Building a mini electric car is an exciting science project that teaches students about mechanical engineering. In fact, it's often used as a competition in middle school or junior high. Students doing this project learn how to create a simple method of propulsion by converting battery power to mechanical energy. They also explore design concepts and basic gluing techniques.
Fasten the wooden blocks to the plastic base with the screw eyes; the screws should enter from the bottom of the base, fastening the blocks on top of the base. Two screw eyes should fasten each block, parallel to each other and placed 1/2 inch from each side of the plastic base.
Fit each axle through the screw eyes on the underside of the plastic base. Place a piece of the plastic tubing on the left and right side of each axle, flush with the screw eyes. Attach the wheels to the axles.
Poke the brass fasteners through the top of the plastic base and fasten; they should be close enough together so that the paper clip will fit over both. Hook one end of the paper clip over one of the fasteners to form the circuit switch.
Place the battery holder on the plastic base, lengthwise against the wooden block. Glue the battery holder to the block.
Strip a 3/8-inch section of plastic from the ends of each piece of wire. Connect one end of a red wire to the battery holder's positive end; connect the other end of this wire to the nearest brass fastener. Connect the other red wire to the other brass fastener and leave one end free. Connect the black wire to the battery holder's negative end, leaving its other end free.
Glue the motor mount onto the plastic base, lengthwise against the battery holder.
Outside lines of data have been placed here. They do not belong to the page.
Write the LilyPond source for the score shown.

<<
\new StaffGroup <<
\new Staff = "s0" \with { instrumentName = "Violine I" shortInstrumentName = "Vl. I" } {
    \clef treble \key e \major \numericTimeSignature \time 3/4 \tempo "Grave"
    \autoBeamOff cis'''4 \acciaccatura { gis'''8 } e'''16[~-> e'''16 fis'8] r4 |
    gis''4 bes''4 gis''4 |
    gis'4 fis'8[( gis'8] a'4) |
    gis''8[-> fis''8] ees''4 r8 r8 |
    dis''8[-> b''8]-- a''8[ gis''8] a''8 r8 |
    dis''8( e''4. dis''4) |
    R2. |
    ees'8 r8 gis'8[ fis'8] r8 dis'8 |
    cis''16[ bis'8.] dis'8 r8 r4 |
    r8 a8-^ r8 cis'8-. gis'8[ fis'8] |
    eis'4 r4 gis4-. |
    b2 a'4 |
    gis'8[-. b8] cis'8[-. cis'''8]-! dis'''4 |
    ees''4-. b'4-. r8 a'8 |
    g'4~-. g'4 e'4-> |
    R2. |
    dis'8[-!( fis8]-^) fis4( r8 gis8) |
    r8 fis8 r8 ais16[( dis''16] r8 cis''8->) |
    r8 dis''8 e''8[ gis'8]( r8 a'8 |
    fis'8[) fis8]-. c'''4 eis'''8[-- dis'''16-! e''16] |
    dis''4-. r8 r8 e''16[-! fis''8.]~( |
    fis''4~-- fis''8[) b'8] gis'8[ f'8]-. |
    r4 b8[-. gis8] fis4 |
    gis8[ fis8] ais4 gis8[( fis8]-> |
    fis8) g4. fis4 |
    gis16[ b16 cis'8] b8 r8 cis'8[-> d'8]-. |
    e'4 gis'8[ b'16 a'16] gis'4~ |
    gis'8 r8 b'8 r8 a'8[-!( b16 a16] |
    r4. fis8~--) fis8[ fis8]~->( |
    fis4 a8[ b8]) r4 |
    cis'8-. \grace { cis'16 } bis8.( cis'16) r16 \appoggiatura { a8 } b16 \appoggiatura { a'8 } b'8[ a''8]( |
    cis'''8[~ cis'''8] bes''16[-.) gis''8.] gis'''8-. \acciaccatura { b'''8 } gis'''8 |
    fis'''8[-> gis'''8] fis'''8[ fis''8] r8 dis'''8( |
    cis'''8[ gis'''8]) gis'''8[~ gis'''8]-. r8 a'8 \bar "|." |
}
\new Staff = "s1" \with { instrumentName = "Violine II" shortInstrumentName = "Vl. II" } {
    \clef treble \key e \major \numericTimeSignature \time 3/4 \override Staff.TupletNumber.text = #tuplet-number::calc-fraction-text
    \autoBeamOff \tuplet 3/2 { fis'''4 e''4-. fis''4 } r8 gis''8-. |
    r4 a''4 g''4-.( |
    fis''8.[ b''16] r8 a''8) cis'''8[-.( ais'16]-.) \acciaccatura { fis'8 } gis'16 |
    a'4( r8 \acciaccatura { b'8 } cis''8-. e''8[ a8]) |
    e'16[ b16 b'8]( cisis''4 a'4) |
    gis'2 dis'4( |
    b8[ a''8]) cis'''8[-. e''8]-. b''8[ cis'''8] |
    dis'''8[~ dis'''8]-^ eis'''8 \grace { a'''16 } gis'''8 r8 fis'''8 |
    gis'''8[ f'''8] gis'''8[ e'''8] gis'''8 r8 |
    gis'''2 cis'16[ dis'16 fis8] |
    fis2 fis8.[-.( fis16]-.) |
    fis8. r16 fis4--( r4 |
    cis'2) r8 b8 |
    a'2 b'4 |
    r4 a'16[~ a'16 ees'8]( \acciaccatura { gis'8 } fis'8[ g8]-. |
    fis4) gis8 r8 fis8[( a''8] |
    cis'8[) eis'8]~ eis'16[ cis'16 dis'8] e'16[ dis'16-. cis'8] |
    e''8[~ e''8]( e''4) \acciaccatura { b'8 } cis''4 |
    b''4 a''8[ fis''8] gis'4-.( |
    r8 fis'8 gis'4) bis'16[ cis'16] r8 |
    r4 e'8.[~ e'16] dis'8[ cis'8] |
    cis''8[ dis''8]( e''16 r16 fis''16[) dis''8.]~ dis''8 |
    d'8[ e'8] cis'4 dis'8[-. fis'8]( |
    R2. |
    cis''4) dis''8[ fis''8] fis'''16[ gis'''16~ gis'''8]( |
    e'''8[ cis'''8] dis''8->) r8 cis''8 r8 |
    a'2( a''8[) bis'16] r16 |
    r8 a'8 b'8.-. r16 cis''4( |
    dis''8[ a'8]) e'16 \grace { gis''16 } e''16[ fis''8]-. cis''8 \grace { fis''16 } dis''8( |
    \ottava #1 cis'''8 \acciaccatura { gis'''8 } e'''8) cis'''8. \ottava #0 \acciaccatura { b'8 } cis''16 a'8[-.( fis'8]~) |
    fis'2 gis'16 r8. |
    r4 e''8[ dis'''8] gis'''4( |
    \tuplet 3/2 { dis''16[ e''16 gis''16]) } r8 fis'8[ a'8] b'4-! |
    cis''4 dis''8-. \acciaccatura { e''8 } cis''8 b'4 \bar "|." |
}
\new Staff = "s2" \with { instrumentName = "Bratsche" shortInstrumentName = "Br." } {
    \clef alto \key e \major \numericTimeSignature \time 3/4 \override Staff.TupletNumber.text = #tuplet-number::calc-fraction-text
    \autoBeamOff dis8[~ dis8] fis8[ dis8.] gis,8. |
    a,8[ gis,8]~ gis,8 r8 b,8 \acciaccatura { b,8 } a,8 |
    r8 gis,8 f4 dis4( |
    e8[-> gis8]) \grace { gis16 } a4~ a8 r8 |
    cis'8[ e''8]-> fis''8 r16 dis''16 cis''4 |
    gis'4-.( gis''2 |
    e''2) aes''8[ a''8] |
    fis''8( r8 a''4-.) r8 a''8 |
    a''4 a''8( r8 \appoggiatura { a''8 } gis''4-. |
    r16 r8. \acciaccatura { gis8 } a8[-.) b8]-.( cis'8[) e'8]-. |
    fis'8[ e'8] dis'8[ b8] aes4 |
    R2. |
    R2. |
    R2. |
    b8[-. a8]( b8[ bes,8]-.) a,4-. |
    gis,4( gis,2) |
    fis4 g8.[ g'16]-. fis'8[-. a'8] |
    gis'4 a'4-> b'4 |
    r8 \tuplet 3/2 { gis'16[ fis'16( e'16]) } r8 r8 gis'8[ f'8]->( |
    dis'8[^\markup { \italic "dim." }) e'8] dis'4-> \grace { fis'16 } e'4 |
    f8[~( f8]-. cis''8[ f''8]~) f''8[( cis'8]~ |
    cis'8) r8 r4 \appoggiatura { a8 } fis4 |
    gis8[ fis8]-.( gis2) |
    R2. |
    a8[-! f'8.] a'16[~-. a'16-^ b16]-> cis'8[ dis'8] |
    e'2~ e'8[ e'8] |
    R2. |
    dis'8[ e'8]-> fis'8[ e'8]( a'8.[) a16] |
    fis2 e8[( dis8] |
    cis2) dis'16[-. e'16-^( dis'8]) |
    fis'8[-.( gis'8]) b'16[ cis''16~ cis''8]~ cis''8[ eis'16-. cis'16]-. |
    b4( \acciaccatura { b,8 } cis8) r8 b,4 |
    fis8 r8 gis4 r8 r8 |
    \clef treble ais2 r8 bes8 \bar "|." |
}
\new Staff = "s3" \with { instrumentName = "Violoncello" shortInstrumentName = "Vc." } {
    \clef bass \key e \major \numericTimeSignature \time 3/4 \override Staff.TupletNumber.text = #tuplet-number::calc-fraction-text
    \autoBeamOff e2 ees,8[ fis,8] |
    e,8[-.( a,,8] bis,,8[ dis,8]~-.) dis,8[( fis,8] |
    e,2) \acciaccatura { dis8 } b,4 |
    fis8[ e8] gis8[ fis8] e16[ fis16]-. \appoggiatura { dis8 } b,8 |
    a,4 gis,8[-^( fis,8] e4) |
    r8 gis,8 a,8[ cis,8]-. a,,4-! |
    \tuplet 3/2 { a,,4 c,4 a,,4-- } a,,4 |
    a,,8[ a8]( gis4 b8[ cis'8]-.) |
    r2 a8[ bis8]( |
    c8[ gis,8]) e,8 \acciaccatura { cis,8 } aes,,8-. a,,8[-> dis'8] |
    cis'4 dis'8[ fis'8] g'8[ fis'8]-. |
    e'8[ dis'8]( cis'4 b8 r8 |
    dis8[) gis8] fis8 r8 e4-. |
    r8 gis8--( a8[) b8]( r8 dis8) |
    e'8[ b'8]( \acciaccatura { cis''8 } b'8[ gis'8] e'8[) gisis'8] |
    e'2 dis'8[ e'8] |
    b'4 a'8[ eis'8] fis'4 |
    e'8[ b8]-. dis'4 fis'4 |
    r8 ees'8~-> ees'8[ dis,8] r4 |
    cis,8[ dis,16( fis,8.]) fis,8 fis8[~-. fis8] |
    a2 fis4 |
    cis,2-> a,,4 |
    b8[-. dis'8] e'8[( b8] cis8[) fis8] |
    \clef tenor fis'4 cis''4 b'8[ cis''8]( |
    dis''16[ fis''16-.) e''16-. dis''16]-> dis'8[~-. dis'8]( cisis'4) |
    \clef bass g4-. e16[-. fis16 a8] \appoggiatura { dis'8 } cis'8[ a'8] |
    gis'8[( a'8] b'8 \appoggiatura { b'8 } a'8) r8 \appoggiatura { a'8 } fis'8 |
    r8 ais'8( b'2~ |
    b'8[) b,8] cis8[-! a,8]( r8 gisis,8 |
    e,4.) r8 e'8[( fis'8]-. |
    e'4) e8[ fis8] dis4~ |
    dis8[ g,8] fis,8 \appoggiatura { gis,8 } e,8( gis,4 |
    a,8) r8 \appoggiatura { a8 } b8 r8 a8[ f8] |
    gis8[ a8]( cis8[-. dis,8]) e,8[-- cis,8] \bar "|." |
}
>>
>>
Make sure it's at the edge of the base. Attach the motor pulley to the motor and position the motor into the motor clip. Place one end of the rubber band around the motor pulley; place the other end of the rubber band around the far axle, on the same side. The rubber band should be tight.
Connect the free red and black wires to the appropriate terminals on the motor. Close the paper clip switch; this should complete the electric circuit and cause the car to move.
Mini electric car kits that contain all the required materials are available online or at hobby shops. Alternatively, you can buy the individual parts and cut them to size. Use double-sided tape instead of glue if you don't have time to wait for glue to dry.